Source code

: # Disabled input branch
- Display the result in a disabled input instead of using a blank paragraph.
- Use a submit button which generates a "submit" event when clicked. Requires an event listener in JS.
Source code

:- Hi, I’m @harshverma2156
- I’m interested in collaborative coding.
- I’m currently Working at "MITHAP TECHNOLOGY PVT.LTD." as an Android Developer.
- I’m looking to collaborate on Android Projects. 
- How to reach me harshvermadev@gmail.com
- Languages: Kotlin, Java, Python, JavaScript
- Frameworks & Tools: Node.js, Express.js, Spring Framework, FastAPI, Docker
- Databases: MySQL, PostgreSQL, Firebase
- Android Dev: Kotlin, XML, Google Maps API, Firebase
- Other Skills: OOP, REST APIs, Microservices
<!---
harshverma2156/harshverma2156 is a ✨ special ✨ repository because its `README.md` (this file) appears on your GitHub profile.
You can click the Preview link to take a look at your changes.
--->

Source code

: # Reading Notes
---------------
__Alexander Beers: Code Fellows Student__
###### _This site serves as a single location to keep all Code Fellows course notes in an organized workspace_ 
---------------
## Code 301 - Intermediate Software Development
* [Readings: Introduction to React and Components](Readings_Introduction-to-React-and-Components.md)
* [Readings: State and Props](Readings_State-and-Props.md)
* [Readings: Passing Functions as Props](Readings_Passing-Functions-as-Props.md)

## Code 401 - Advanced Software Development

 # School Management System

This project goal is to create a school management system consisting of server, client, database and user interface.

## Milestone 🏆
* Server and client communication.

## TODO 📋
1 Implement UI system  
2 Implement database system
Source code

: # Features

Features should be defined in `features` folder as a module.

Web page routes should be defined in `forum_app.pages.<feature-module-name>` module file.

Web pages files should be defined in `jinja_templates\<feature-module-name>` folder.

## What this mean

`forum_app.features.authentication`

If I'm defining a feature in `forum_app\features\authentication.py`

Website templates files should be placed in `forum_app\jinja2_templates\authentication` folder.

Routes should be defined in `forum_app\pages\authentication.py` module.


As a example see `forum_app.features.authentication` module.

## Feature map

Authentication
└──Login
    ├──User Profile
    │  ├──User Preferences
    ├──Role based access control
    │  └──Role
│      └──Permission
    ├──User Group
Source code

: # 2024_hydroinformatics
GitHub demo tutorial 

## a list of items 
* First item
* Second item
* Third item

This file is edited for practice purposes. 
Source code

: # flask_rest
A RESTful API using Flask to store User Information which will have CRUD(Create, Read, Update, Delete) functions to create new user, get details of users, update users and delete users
• • • • •
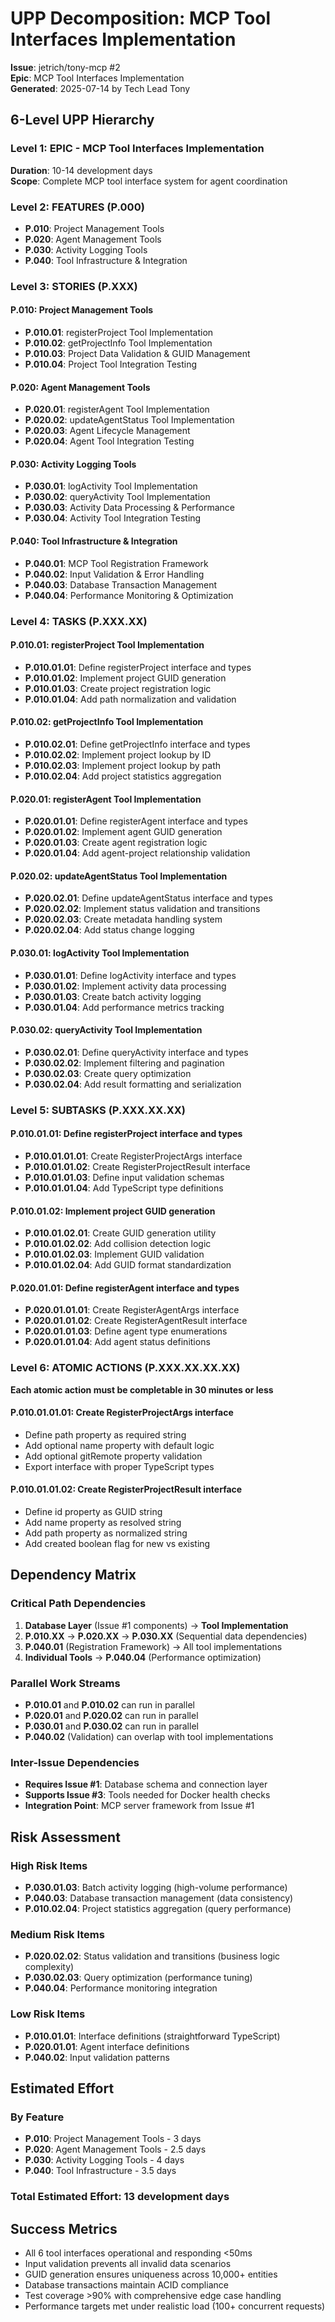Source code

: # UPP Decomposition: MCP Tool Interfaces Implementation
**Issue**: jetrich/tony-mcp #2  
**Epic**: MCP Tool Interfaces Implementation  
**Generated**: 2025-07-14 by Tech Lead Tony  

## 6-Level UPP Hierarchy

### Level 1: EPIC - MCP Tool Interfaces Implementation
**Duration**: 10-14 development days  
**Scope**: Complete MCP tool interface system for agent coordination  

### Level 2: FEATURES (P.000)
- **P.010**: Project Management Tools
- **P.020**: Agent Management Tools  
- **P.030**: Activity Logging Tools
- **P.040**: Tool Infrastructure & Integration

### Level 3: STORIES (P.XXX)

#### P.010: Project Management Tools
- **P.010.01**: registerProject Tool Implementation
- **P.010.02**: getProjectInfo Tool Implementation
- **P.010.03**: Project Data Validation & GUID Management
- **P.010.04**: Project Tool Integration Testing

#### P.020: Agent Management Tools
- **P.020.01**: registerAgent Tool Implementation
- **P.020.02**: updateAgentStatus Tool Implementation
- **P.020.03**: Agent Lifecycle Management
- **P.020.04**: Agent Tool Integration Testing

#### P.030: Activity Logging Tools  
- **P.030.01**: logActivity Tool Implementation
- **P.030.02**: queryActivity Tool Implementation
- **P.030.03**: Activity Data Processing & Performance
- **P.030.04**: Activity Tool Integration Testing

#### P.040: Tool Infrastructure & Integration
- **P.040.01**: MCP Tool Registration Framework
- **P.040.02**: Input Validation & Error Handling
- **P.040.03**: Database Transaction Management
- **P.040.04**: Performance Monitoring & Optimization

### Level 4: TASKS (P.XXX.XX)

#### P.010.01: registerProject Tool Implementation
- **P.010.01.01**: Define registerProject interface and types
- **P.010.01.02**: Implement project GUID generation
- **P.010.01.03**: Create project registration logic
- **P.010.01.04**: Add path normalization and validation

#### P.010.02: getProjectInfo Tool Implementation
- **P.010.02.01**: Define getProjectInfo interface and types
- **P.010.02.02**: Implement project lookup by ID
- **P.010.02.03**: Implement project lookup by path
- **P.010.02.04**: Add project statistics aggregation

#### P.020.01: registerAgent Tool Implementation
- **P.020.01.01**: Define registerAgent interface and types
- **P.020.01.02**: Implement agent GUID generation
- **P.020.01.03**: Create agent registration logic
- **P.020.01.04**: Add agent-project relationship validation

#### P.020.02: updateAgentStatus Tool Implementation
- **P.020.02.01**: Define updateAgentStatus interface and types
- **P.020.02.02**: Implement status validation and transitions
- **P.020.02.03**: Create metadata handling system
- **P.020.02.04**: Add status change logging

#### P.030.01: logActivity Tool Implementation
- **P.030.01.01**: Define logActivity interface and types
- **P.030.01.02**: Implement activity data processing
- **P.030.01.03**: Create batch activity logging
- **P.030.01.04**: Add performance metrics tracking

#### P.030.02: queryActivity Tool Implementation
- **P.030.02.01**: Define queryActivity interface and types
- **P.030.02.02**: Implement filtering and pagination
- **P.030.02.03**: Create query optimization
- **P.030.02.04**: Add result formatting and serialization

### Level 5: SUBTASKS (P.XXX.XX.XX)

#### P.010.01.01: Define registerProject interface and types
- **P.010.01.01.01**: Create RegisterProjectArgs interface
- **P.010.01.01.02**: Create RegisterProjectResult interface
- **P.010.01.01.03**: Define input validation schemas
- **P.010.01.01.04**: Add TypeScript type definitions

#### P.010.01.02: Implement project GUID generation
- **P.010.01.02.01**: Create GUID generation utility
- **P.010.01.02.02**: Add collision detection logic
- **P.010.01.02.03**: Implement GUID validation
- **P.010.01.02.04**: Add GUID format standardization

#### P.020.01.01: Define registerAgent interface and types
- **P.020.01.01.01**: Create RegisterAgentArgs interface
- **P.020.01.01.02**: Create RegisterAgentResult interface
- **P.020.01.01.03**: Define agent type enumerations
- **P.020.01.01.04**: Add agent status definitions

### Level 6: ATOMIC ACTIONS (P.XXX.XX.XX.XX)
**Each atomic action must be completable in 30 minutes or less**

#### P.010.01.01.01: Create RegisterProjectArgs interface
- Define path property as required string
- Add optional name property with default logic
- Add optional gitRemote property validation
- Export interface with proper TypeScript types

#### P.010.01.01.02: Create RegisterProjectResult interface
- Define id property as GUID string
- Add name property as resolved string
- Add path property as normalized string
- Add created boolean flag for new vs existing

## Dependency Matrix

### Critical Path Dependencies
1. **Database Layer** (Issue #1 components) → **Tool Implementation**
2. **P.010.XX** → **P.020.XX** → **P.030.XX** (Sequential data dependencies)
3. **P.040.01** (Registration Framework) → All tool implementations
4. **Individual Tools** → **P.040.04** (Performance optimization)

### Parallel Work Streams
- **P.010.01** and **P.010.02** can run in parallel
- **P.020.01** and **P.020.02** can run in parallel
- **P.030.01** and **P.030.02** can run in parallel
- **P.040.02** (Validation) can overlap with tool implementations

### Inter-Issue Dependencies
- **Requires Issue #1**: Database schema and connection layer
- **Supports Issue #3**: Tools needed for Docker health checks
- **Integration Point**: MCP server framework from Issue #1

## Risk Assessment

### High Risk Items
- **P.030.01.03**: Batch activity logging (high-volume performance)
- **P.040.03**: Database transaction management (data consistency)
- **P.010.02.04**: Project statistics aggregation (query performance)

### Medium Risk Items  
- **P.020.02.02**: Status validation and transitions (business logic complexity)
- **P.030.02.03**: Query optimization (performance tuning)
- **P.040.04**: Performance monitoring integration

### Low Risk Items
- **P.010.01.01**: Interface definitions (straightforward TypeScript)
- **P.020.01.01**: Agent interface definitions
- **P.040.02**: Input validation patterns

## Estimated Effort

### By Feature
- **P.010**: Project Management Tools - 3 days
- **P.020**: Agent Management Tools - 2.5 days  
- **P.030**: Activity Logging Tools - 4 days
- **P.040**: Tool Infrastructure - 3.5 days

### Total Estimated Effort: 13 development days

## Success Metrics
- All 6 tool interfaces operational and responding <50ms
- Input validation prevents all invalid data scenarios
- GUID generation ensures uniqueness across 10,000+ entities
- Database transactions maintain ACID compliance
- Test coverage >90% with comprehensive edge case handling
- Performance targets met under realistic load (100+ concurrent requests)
• • • • •
Please count the lines in the records above that contain the string "Software", and give only the number.

# [Problem solution]
2